- Opening Delimiter -

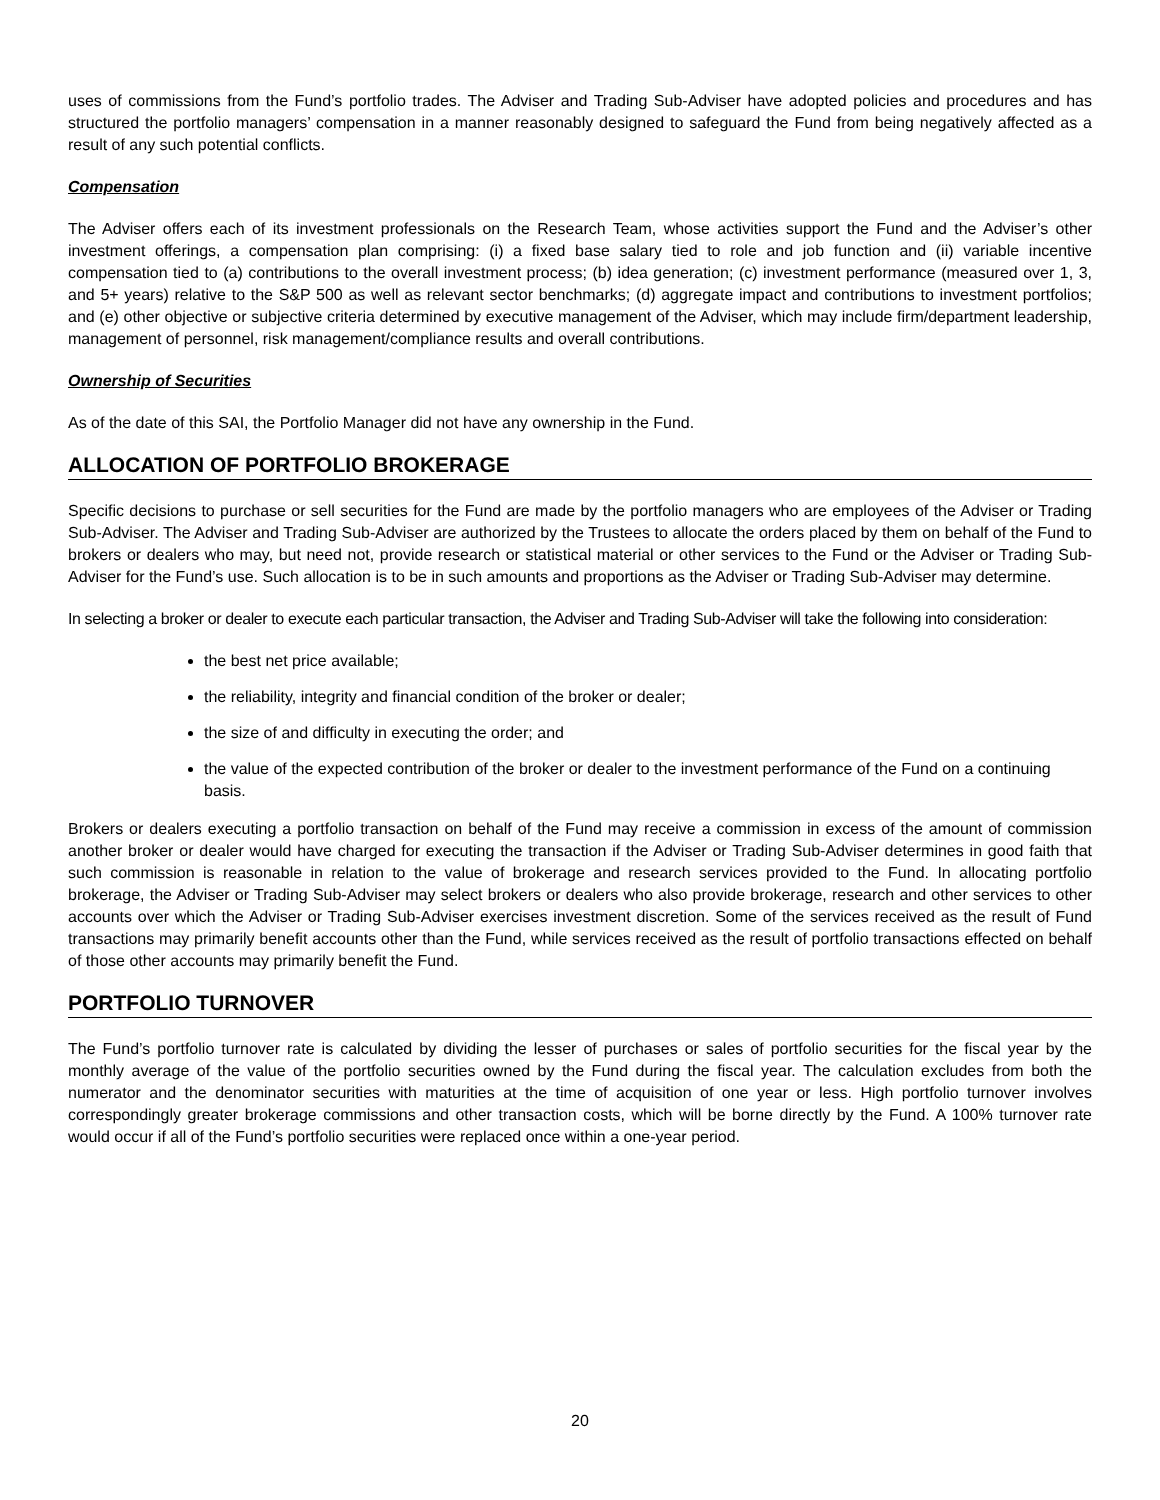uses of commissions from the Fund’s portfolio trades. The Adviser and Trading Sub-Adviser have adopted policies and procedures and has structured the portfolio managers’ compensation in a manner reasonably designed to safeguard the Fund from being negatively affected as a result of any such potential conflicts.
Compensation
The Adviser offers each of its investment professionals on the Research Team, whose activities support the Fund and the Adviser’s other investment offerings, a compensation plan comprising: (i) a fixed base salary tied to role and job function and (ii) variable incentive compensation tied to (a) contributions to the overall investment process; (b) idea generation; (c) investment performance (measured over 1, 3, and 5+ years) relative to the S&P 500 as well as relevant sector benchmarks; (d) aggregate impact and contributions to investment portfolios; and (e) other objective or subjective criteria determined by executive management of the Adviser, which may include firm/department leadership, management of personnel, risk management/compliance results and overall contributions.
Ownership of Securities
As of the date of this SAI, the Portfolio Manager did not have any ownership in the Fund.
ALLOCATION OF PORTFOLIO BROKERAGE
Specific decisions to purchase or sell securities for the Fund are made by the portfolio managers who are employees of the Adviser or Trading Sub-Adviser. The Adviser and Trading Sub-Adviser are authorized by the Trustees to allocate the orders placed by them on behalf of the Fund to brokers or dealers who may, but need not, provide research or statistical material or other services to the Fund or the Adviser or Trading Sub-Adviser for the Fund’s use. Such allocation is to be in such amounts and proportions as the Adviser or Trading Sub-Adviser may determine.
In selecting a broker or dealer to execute each particular transaction, the Adviser and Trading Sub-Adviser will take the following into consideration:
the best net price available;
the reliability, integrity and financial condition of the broker or dealer;
the size of and difficulty in executing the order; and
the value of the expected contribution of the broker or dealer to the investment performance of the Fund on a continuing basis.
Brokers or dealers executing a portfolio transaction on behalf of the Fund may receive a commission in excess of the amount of commission another broker or dealer would have charged for executing the transaction if the Adviser or Trading Sub-Adviser determines in good faith that such commission is reasonable in relation to the value of brokerage and research services provided to the Fund. In allocating portfolio brokerage, the Adviser or Trading Sub-Adviser may select brokers or dealers who also provide brokerage, research and other services to other accounts over which the Adviser or Trading Sub-Adviser exercises investment discretion. Some of the services received as the result of Fund transactions may primarily benefit accounts other than the Fund, while services received as the result of portfolio transactions effected on behalf of those other accounts may primarily benefit the Fund.
PORTFOLIO TURNOVER
The Fund’s portfolio turnover rate is calculated by dividing the lesser of purchases or sales of portfolio securities for the fiscal year by the monthly average of the value of the portfolio securities owned by the Fund during the fiscal year. The calculation excludes from both the numerator and the denominator securities with maturities at the time of acquisition of one year or less. High portfolio turnover involves correspondingly greater brokerage commissions and other transaction costs, which will be borne directly by the Fund. A 100% turnover rate would occur if all of the Fund’s portfolio securities were replaced once within a one-year period.
20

- Closing Delimiter -

Everything in the entries above should be written out again exactly, except the images.

uses of commissions from the Fund’s portfolio trades. The Adviser and Trading Sub-Adviser have adopted policies and procedures and has structured the portfolio managers’ compensation in a manner reasonably designed to safeguard the Fund from being negatively affected as a result of any such potential conflicts.
Compensation
The Adviser offers each of its investment professionals on the Research Team, whose activities support the Fund and the Adviser’s other investment offerings, a compensation plan comprising: (i) a fixed base salary tied to role and job function and (ii) variable incentive compensation tied to (a) contributions to the overall investment process; (b) idea generation; (c) investment performance (measured over 1, 3, and 5+ years) relative to the S&P 500 as well as relevant sector benchmarks; (d) aggregate impact and contributions to investment portfolios; and (e) other objective or subjective criteria determined by executive management of the Adviser, which may include firm/department leadership, management of personnel, risk management/compliance results and overall contributions.
Ownership of Securities
As of the date of this SAI, the Portfolio Manager did not have any ownership in the Fund.
ALLOCATION OF PORTFOLIO BROKERAGE
Specific decisions to purchase or sell securities for the Fund are made by the portfolio managers who are employees of the Adviser or Trading Sub-Adviser. The Adviser and Trading Sub-Adviser are authorized by the Trustees to allocate the orders placed by them on behalf of the Fund to brokers or dealers who may, but need not, provide research or statistical material or other services to the Fund or the Adviser or Trading Sub-Adviser for the Fund’s use. Such allocation is to be in such amounts and proportions as the Adviser or Trading Sub-Adviser may determine.
In selecting a broker or dealer to execute each particular transaction, the Adviser and Trading Sub-Adviser will take the following into consideration:
the best net price available;
the reliability, integrity and financial condition of the broker or dealer;
the size of and difficulty in executing the order; and
the value of the expected contribution of the broker or dealer to the investment performance of the Fund on a continuing basis.
Brokers or dealers executing a portfolio transaction on behalf of the Fund may receive a commission in excess of the amount of commission another broker or dealer would have charged for executing the transaction if the Adviser or Trading Sub-Adviser determines in good faith that such commission is reasonable in relation to the value of brokerage and research services provided to the Fund. In allocating portfolio brokerage, the Adviser or Trading Sub-Adviser may select brokers or dealers who also provide brokerage, research and other services to other accounts over which the Adviser or Trading Sub-Adviser exercises investment discretion. Some of the services received as the result of Fund transactions may primarily benefit accounts other than the Fund, while services received as the result of portfolio transactions effected on behalf of those other accounts may primarily benefit the Fund.
PORTFOLIO TURNOVER
The Fund’s portfolio turnover rate is calculated by dividing the lesser of purchases or sales of portfolio securities for the fiscal year by the monthly average of the value of the portfolio securities owned by the Fund during the fiscal year. The calculation excludes from both the numerator and the denominator securities with maturities at the time of acquisition of one year or less. High portfolio turnover involves correspondingly greater brokerage commissions and other transaction costs, which will be borne directly by the Fund. A 100% turnover rate would occur if all of the Fund’s portfolio securities were replaced once within a one-year period.
20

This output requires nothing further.